Lilian Karina, Marion Kant. Hitler's Dancers: German Modern Dance and the Third Reich. New York and Oxford: Berghahn Books, 2003. x + 364 pp. $75.00 (cloth), ISBN 978-1-57181-300-8.
Reviewed by Yukihiko Yoshida (Graduate School of Media and Governance, Keio University)
Published on H-German (July, 2004)
Dance and Dance Research in the Third Reich
The role of dance in the Third Reich is well-known in post-war research. Mountain of Truth, published by Martin Green in the 1990s, was widely read. Even researchers not specializing in dance have been aware of the collaboration Rudoph von Laban and Mary Wigman with the National Socialist Party. For a long time, Laban's activities were thought to be connected to occult strands in contemporary counter-culture, though this story and others like it were often recounted without verified data. The authors in this volume have effectively documented the facts of the relationship of Nazism and modern dance in Germany with sources from German archives. Drawing on the documents from the Bundesarchiv, Bundesarchiv Koblenz, the National Resources Center for Dance in Guildford/England, the authors of the volume demonstrate the relationship between dancers and Nazism realistically. This book thus points the way for the next steps of further research.

■ **Source data**:
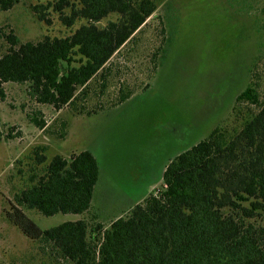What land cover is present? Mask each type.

■ **Work to complete**: Please reproduce the passage of the book review that opens with the words containing "Lilian Karina, Marion" and closes with "Governance, Keio University)".

■ **Solution to the exercise**:
Lilian Karina, Marion Kant. Hitler's Dancers: German Modern Dance and the Third Reich. New York and Oxford: Berghahn Books, 2003. x + 364 pp. $75.00 (cloth), ISBN 978-1-57181-300-8.
Reviewed by Yukihiko Yoshida (Graduate School of Media and Governance, Keio University)